You may want to take spell focus necromancy to qualify for varisian tattoo, and spell specialization. spell pen is important for you, and being an elf would go a ling way for your build for so many reasons.

If you want more spells per day you could be a thassilonian wizard (sin specialist) just be sure you are willing to lose abjuration and enchantment.

I would consider yielding a bit on your 'no save' policy it really restricts you. You would be better off boosting your save dc's than just pushing the issue away. Still this is a viable option.


When you say that the group wants to cover things and have chosen their classes based on the "iconic four" they might as well twist your arm into being a wizard. No one but the rogue will have any knowledge skills and don't have arcane on top of that. Find you any arcane based on intelligence but frankly wizard is what you are going to be pressured into here.


With regards to the necromancy suggestion an arcanist taking Spell focus, Greater Spell Focus and Potent Magic would have a +4 to spell DCs. If you could make a character with 18 int your level 2 necromancy spells would have a DC of 20. I think even a fighter would have a hard time making a save against your necro spells.


Since you like the arcanist and there is no specific requirement, go with it ;)

@LazarX:
A 9th level spell has a 9th level slot (and the save DC for it) and has obviously more room for manipulation than a 6th level slot.
A 9th level spell effect in a 6th level slot like Dominate Monster has a weaker DC (by 3!) and the summoner still gets it only at 16th level, when the saves are stacked towards 9th level DCs. Therefore I don't count that as having 9th level magic.

Grand Lodge

Pathfinder Adventure Path, Starfinder Roleplaying Game, Starfinder Society Subscriber
Vatras wrote:

Since you like the arcanist and there is no specific requirement, go with it ;)

@LazarX:
A 9th level spell has a 9th level slot (and the save DC for it) and has obviously more room for manipulation than a 6th level slot.
A 9th level spell effect in a 6th level slot like Dominate Monster has a weaker DC (by 3!) and the summoner still gets it only at 16th level, when the saves are stacked towards 9th level DCs. Therefore I don't count that as having 9th level magic.

Who cares about flipping DC's when you've got access to the following at 16th level? The Wizard gets access to this at 17th, but he's going to only have one lousy spell slot, maybe two, while the Summoner has enough to spam.

Summon Monster 9. (As both Spell and Standard Action SLA)
Gate as SLA.
Teleportation Circle.
Maze. (Not level 9, but still damn effective at taking someone who's not a minatour out combat)


I'd like to thank everyone for all the information and ideas.

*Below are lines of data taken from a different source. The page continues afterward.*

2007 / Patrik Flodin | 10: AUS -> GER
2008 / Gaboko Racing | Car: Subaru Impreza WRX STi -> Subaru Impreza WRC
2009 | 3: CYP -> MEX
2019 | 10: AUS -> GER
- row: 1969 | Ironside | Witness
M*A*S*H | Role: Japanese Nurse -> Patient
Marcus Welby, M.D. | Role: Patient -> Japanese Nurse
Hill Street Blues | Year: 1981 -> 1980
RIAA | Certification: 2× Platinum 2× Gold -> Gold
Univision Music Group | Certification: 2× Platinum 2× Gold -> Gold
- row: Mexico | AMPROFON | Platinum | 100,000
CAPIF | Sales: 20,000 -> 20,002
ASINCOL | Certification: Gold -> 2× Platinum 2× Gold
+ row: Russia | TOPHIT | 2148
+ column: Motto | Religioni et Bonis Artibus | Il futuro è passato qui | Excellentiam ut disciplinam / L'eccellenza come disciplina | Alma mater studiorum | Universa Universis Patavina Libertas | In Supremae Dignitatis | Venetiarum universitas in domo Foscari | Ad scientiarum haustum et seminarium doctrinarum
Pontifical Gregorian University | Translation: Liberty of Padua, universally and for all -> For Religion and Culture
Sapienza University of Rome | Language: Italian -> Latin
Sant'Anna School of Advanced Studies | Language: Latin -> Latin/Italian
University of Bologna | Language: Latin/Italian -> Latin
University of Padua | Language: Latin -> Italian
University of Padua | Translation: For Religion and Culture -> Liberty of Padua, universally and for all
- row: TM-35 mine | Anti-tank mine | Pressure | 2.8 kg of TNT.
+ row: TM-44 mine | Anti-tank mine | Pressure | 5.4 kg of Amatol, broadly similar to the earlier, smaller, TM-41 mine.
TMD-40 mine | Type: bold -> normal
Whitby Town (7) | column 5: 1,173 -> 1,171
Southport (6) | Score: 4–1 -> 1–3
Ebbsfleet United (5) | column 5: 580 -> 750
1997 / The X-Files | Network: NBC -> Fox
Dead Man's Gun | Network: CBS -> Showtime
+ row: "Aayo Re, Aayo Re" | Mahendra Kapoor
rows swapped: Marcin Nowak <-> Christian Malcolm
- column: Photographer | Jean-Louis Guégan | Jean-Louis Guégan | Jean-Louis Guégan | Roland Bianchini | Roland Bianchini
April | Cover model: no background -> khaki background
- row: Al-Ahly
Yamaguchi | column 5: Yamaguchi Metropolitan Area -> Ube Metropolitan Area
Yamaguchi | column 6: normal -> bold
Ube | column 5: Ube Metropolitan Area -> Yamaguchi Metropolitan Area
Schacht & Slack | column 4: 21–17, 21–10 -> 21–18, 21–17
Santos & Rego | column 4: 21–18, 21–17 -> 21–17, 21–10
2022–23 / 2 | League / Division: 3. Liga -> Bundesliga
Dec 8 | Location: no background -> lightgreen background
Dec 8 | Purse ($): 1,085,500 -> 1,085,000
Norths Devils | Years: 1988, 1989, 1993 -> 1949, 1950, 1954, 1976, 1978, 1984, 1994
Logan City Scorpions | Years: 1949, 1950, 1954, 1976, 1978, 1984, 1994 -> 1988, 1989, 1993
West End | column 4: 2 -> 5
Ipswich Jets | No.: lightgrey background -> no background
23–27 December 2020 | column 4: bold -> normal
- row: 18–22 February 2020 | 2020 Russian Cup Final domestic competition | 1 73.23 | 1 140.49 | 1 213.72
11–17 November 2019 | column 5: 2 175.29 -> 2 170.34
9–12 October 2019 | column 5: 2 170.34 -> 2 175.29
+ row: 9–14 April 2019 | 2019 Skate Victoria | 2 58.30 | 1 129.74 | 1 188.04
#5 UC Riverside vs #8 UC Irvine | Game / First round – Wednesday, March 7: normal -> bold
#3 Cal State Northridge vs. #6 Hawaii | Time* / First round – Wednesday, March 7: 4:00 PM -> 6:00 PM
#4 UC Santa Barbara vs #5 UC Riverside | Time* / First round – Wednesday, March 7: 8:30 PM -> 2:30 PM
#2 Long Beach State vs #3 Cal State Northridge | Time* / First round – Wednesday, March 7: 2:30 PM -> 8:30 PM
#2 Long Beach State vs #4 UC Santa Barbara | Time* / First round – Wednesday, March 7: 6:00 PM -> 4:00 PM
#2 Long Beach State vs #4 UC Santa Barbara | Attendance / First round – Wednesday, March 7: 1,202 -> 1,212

I am going to go with the Arcanist class. I found it offered abilities that I liked the most and allowed me to mitigate some of the things I dislike about spells. Mainly being locked into a set of them each day with no ability to adapt or change. In addition, I liked the meta magics abilities power points options.

As for the suggestion of the necromancer, it was shot down by our DM before. He's not a fan of the "evil" energy thing. But it was on my list of interesting Arcane character ideas.